- Developers: Eighting Tenyo
- Publisher: Nintendo
- Composer: Akira Fujiwara
- Platforms: Nintendo DS DSiWare
- Release: JP: November 16, 2006; NA: November 26, 2007; AU: December 13, 2007; EU: March 14, 2008;
- Genres: Simulation, non-game
- Mode: Single-player

= Master of Illusion (video game) =

2006 video game

Master of Illusion, known in Europe as Magic Made Fun: Perform Tricks That Will Amaze Your Friends! and in Japan as Magic Encyclopedia (マジック大全, Majikku Taizen), is a magic video game developed by Tenyo and Eighting and published by Nintendo for the Nintendo DS. It was released in Japan on November 16, 2006, November 26, 2007 in North America and March 14, 2008 in Europe. Around 9 of its magic tricks were released as separate pieces of DSiWare. It was a collaboration between Nintendo and Japanese magic company Tenyo.

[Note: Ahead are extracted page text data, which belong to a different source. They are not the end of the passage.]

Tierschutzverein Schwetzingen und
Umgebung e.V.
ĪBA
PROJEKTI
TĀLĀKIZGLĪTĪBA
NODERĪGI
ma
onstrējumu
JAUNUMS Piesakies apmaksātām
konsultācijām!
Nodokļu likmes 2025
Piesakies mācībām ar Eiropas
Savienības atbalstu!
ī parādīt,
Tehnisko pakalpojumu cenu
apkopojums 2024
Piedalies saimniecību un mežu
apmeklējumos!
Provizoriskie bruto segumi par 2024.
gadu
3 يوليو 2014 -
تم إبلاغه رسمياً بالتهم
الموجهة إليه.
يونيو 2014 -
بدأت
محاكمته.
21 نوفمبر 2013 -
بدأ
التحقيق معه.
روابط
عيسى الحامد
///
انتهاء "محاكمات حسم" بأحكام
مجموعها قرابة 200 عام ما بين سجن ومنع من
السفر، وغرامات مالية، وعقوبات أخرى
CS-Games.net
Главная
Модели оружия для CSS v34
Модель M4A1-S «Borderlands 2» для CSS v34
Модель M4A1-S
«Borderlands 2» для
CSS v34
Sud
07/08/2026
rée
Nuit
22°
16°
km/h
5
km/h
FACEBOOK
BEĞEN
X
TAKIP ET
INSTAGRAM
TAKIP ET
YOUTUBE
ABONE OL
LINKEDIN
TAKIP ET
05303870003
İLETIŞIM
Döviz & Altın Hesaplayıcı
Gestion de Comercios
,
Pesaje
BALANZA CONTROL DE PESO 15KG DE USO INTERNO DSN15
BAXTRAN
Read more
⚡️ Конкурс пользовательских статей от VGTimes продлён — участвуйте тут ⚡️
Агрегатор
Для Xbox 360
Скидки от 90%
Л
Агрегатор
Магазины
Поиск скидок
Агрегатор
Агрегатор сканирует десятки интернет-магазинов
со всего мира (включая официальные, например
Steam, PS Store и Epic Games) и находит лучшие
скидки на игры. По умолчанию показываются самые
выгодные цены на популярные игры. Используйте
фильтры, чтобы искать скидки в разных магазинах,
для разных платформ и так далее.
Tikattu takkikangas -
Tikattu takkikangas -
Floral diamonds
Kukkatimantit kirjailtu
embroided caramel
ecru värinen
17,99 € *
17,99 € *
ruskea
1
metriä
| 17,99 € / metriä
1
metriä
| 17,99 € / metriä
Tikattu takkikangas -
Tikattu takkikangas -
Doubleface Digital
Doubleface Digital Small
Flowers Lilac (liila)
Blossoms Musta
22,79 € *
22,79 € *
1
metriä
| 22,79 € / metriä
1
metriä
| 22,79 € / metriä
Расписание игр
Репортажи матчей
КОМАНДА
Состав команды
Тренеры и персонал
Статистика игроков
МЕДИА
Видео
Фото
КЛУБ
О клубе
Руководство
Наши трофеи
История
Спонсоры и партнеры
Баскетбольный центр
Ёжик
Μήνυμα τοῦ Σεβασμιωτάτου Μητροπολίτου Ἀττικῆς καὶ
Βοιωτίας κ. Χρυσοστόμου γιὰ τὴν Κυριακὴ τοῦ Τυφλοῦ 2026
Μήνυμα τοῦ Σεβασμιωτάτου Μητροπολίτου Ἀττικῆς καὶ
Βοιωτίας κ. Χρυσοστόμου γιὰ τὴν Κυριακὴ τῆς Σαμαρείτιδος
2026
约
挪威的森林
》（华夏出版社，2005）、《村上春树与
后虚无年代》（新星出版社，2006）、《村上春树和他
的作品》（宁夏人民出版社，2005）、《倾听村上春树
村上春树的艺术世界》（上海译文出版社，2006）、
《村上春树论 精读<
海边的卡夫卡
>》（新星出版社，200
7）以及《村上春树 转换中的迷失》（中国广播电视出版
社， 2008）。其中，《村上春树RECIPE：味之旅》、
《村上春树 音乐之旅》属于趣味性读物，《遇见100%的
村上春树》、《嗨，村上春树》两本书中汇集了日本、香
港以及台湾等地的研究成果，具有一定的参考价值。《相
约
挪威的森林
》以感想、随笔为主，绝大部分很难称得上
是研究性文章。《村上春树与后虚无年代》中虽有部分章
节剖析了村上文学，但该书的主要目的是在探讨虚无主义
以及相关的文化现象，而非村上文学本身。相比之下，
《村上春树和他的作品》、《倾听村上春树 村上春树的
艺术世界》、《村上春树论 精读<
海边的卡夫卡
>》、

The packaging of the game includes a full deck of Nintendo playing cards (manufactured by Tenyo) so the player can practice the card illusions they had learned while playing the game outside of the portable system.

==Gameplay==

One of the magic tricks featured called Two Candles makes use of the built-in Nintendo DS microphone.

Master of Illusion puts the player in the role of an illusionist who must learn and perfect his tricks. The game has three basic modes: Solo Magic, Magic Show and Magic Training. The first one is a compilation of varied minigames, the other two being the "meat of the game", or the important part, according to reviewers. In both, the objective is to perform tricks and earn points, which grant the player more tricks and illusions. The system has a limit for the points a player can earn in a full day, though this can be bypassed by changing the date on the Nintendo DS system.

==DSiWare releases==
A number of Master of Illusion tricks collections have been released for the DSiWare download service, including tricks taken from the original Nintendo DS game, as well as new tricks. The DSiWare series is entitled Master of Illusion Express in North America and Australia and A Little Bit of… Magic Made Fun in Europe. All versions cost 200 Nintendo DSi points each.

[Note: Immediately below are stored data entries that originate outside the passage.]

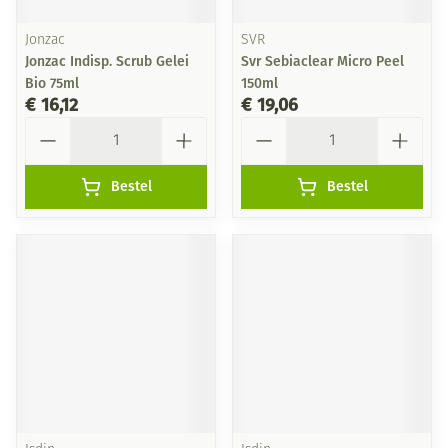
Jonzac
SVR
Jonzac Indisp. Scrub Gelei
Svr Sebiaclear Micro Peel
Bio 75ml
150ml
€ 16,12
€ 19,06
Aantal
Aantal
Bestel
Bestel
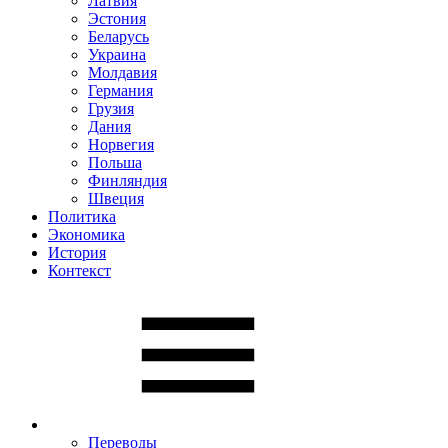
Латвия
Эстония
Беларусь
Украина
Молдавия
Германия
Грузия
Дания
Норвегия
Польша
Финляндия
Швеция
Политика
Экономика
История
Контекст
Переводы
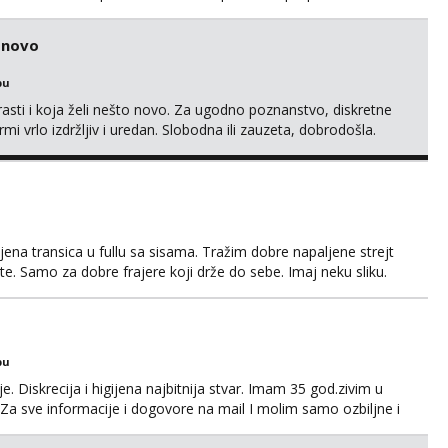
isključivo ozbiljni, solventni i poslušni subovi koji žude za
 (rublje, elegancija) i potpunim psihološkim treni...
o novo
bu
rasti i koja želi nešto novo. Za ugodno poznanstvo, diskretne
rmi vrlo izdržljiv i uredan. Slobodna ili zauzeta, dobrodošla.
MS, kasnije može poziv. Sl. Brod moj prostor Zagreb i ostatak
amo žene...
ena transica u fullu sa sisama. Tražim dobre napaljene strejt
te. Samo za dobre frajere koji drže do sebe. Imaj neku sliku.
a. Pojebi me Poruke WhatsApp: 0998667649
bu
. Diskrecija i higijena najbitnija stvar. Imam 35 god.zivim u
Za sve informacije i dogovore na mail I molim samo ozbiljne i
 javljaju muski!!! Pozdrav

Funny Face was released in Japan on December 24, 2008, in North America on April 5, 2009, and in the PAL region on May 1. In this illusion, the player's Nintendo DSi "guesses" which card they pulled out "by drawing a Smiley face", and also includes a bonus magic trick called "Vanishing Card" that consists of five random cards and picture one of them in player's mind, while player's DSi figures it out and makes it vanish. Vanishing Card is included with most other DSiWare tricks in this range.

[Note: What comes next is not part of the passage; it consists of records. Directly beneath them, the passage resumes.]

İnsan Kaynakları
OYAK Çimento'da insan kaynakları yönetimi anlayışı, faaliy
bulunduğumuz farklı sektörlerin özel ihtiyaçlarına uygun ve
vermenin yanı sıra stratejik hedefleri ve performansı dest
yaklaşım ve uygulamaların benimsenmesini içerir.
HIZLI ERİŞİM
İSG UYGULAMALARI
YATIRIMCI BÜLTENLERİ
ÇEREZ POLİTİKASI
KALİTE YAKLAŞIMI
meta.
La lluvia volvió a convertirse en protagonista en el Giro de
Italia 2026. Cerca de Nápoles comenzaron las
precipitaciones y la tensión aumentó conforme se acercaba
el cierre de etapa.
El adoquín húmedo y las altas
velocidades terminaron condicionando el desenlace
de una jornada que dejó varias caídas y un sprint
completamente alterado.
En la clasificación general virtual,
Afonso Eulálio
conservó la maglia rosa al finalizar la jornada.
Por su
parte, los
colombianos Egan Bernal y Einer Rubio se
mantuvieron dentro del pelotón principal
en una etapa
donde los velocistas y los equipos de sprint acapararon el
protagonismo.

Shuffle Games was released in Japan on December 24, 2008, in North America on April 13, 2009, and in the PAL region on May 15. This illusion deals with an audience member and the host trying to figure out what the audience member is thinking. The game also features the vanishing card trick.

Deep Psyche was released in Japan on December 24, 2008, North America on April 20, 2009 and in the PAL region on May 8. The titular illusion deals with a series of pointed questions revealing the startling truth. All questions have answers involving numbers which are added up and will magically result in a big number. It also includes Today's Special, which deals with showing the date set on the DSi system clock, hence this DSiWare asks if the system clock is correct when the players use it for the first time.

Mind Probe was released in Japan on April 1, 2009, in North America on November 30, 2009 and in the PAL region on December 25. This illusion deals with an audience member writing down a favorite or least favorite item and the DSi guessing what it is.

Matchmaker was released in Japan on April 22, 2009, in the PAL region on December 4, and in North America on December 14. This illusion is where the players have two photos to determine the person's exact age and another illusion deals with having to know another person's favorite dates or food that are similar to the host.

Psychic Camera was released in Japan on May 27, 2009, in the PAL region on December 18, and in North America on December 28. This illusion allows the host to see exactly what playing card or symbol player's friend is thinking of by taking their photo.